Per Aristotele bisogna quindi imparare a usare bene ciò che siamo. La cura di sé stessi
passa attraverso il governo che il logos esercita sul proprio corpo.
Tema dell’educazione: nessuno di noi sa usare gli strumenti di cui è dotato (il nostro
strumento principale è il corpo) se non imparando dagli altri. Quando Socrate dice ai suoi
allievi: sottomette voi stessi a una ricerca reciproca, sta dicendo di imparare ad educarsi
reciprocamente, scegliere bene i propri maestri, perché sono quelli da cui dipende l’esercizio
dei talenti e la capacità di usarli al massimo livello. Una volta imparato a esercitare bene il
corpo, non bisogna tenere per sé il sapere ma comunicarlo, questo contribuisce a tenere
aperto lo spazio della polis.
Per Aristotele tutti possono diventare filosofi, basta imparare a comportarsi secondo giustizia
e conseguire la saggezza.
Non esiste vita pubblica che non sia il riflesso amplificato della vita privata: se nella vita
privata ti comporti in modo snodato e scatenato, la vita pubblica ne risentirà.

UN OCCHIO ALLE COSE DELLA TERRA E… UN OCCHIO AL DIVINO!


«Infatti il filosofo soltanto vive mirando costantemente alla natura e al divino. Come il buon
capitano di una nave, egli ormeggia la sua vita a ciò che è eterno e costante, là getta
l'ancora e vive padrone di sé. Ora, questa conoscenza è di per sé teoretica, però ci offre la
possibilità di regolare su di essa ogni nostra azione. [Aristotele, Protreptico]

Aristotele ci sta dicendo di rimanere con i piedi per terra.

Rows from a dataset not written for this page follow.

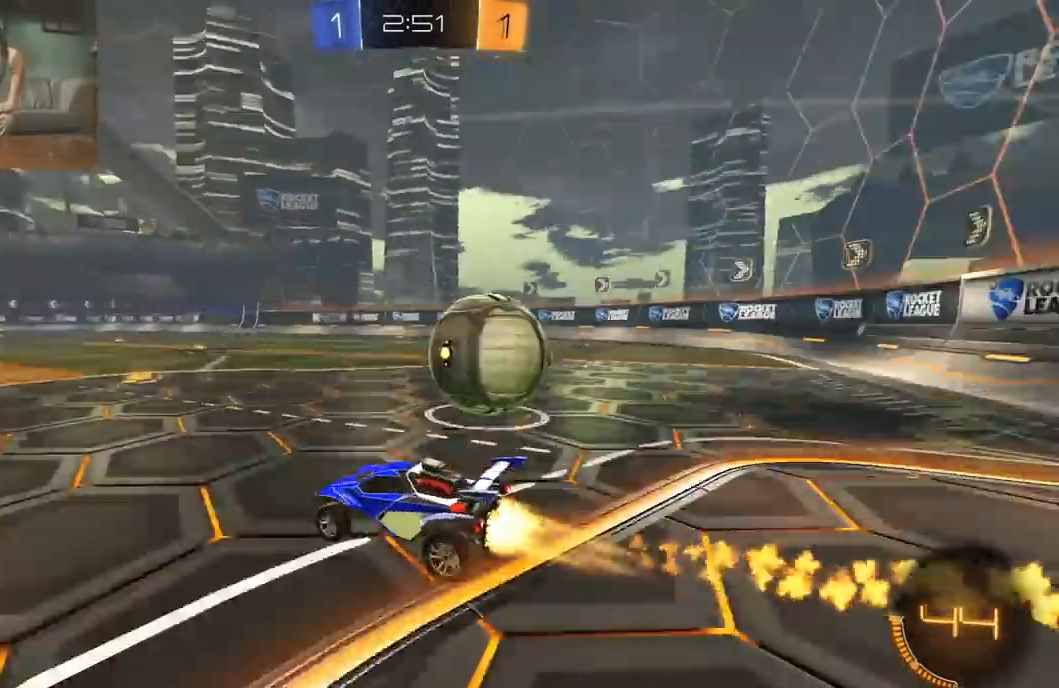
{"buttons": ["R1", "R2"], "left_stick": "center", "right_stick": "center", "events": [[33, "R1", "up"], [200, "L3", "up"], [233, "L1", "up"], [250, "R1", "down"], [467, "left_stick", "center"]]}
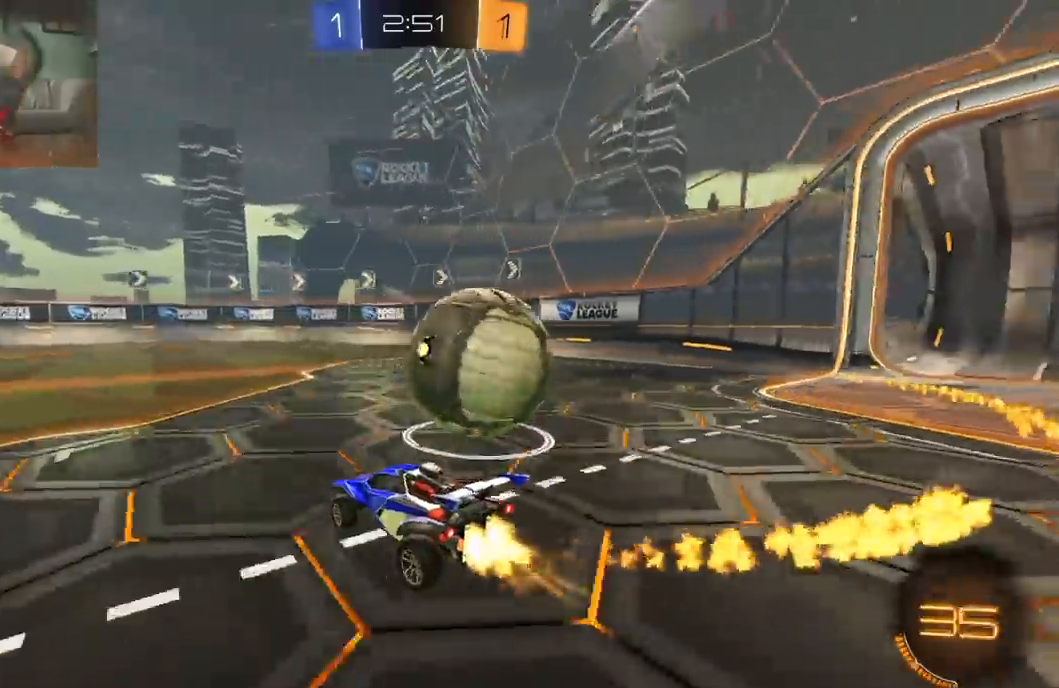
{"buttons": [], "left_stick": "right", "right_stick": "center", "events": [[17, "left_stick", "right"], [83, "R1", "up"], [150, "L2", "down"], [183, "R2", "up"], [200, "L2", "up"], [383, "L2", "down"], [483, "L2", "up"]]}
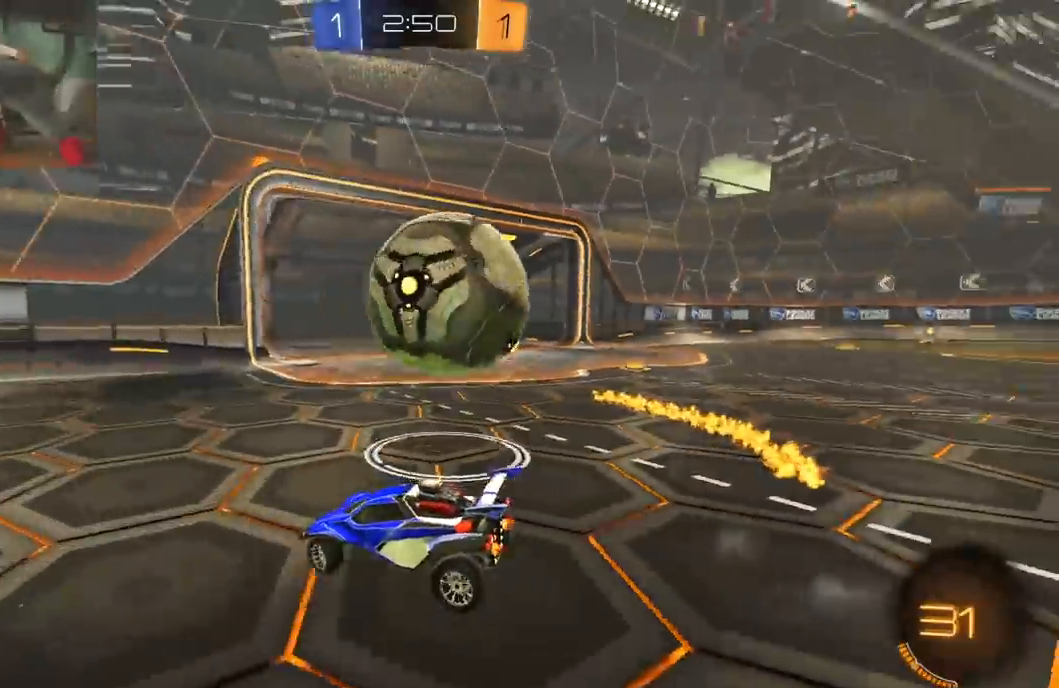
{"buttons": ["A", "R1", "R2"], "left_stick": "right", "right_stick": "center", "events": [[17, "R2", "down"], [233, "R1", "down"], [483, "A", "down"]]}
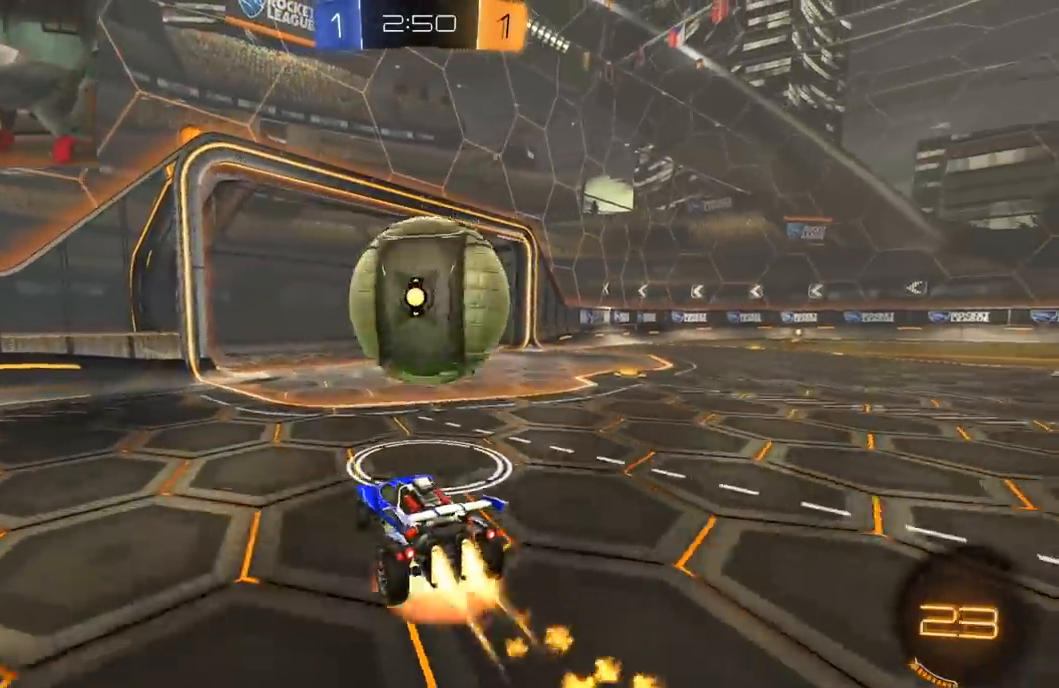
{"buttons": ["Y", "L1", "R2"], "left_stick": "up-right", "right_stick": "center", "events": [[17, "L1", "down"], [50, "A", "up"], [50, "L3", "down"], [83, "A", "down"], [117, "left_stick", "up-right"], [133, "B", "down"], [133, "X", "down"], [133, "Y", "down"], [150, "A", "up"], [150, "L2", "down"], [150, "X", "up"], [183, "B", "up"], [233, "Y", "up"], [250, "L2", "up"], [283, "L3", "up"], [317, "Y", "down"], [367, "R1", "up"], [400, "Y", "up"], [467, "Y", "down"]]}
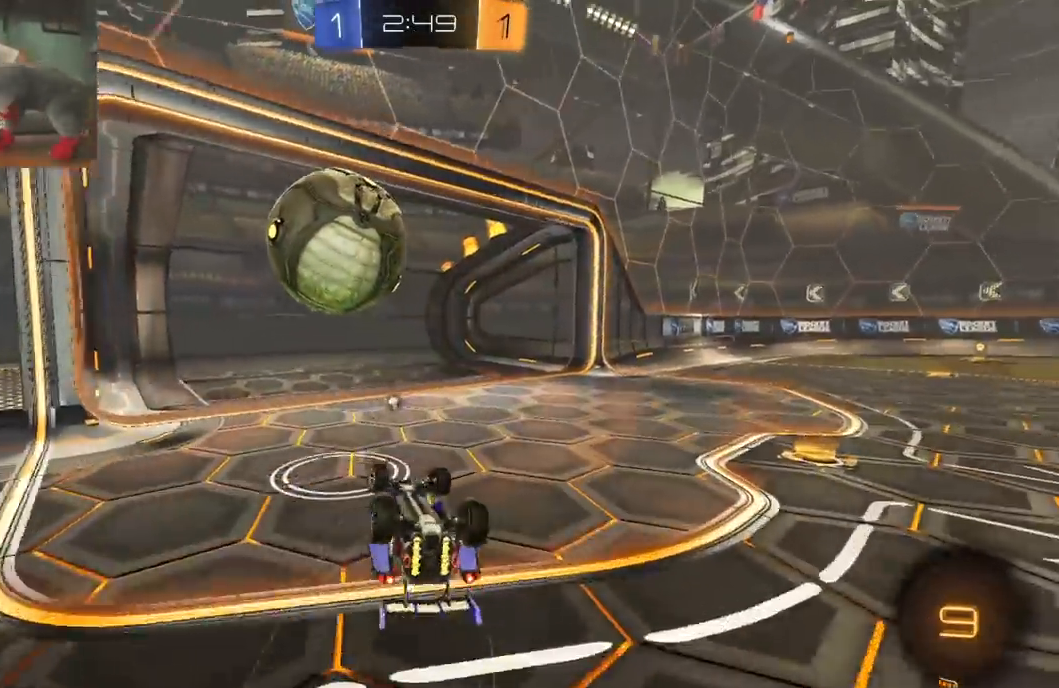
{"buttons": ["R2"], "left_stick": "center", "right_stick": "center", "events": [[83, "Y", "up"], [133, "R2", "up"], [267, "R2", "down"], [300, "L1", "up"], [350, "left_stick", "center"]]}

Perché bisogna essere filosofi? Perché così la vita privata impara ad essere governata e si
riflette nella vita pubblica. Il filosofo fa un bel lavoro su di sé e quindi governa bene, perché
ha uno sguardo sia alle cose terrene che all’ordine divino. Nel mondo classico lo strabismo
indica che un occhio deve guardare alla terra e al corpo, l’altro occhio alle cose divine.
Metafora del governante: il governante è come un pilota, la nave della città senza il governo
del pilota va a scogli e affonda. Ci vuol quindi un buon governante che sappia scegliere la
strategia giusta.
Ciascuno è pilota della propria vita, per ambire a pilotare la città si deve prima imparare a
pilotare sé stessi. Bisogna ormeggiare la vita su ciò che sta in piedi, non sulle cose che
vanno e vengono (denaro, oro, il potere) e cominciare a guardare le cose che valgono: i
principi di giustizia. Per acquisire autonomia (dar legge a sé stesso evitando che siano gli
altri a decidere per te) si deve accettare di non essere padrone di tutto, l’uomo non è misura
di tutte le cose. Se si è consapevoli di non aver stabilito l’ordine del mondo, questo libera
dall’obbligo di essere Dio, e allora si comincerà a trattare gli altri come pari. Per Aristotele
bisogna quindi guardare le cose divine, ma non perdersi dietro fantasticherie astratte, ma
non perdersi neanche nelle cose terrene.